[START]

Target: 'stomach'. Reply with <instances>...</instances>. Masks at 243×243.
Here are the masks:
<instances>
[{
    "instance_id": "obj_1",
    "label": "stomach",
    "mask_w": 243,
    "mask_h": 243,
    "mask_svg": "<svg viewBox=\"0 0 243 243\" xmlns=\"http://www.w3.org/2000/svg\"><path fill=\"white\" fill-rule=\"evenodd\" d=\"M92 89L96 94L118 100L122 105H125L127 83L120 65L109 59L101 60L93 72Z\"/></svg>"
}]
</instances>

[END]

Update the material by swapping "Target" for "Structure", then write it out again with nothing else altered.

Structure: 'stomach'. Reply with <instances>...</instances>. Masks at 243×243.
Here are the masks:
<instances>
[{
    "instance_id": "obj_1",
    "label": "stomach",
    "mask_w": 243,
    "mask_h": 243,
    "mask_svg": "<svg viewBox=\"0 0 243 243\" xmlns=\"http://www.w3.org/2000/svg\"><path fill=\"white\" fill-rule=\"evenodd\" d=\"M92 89L96 94L118 100L122 105H125L127 83L120 65L109 59L101 60L93 72Z\"/></svg>"
}]
</instances>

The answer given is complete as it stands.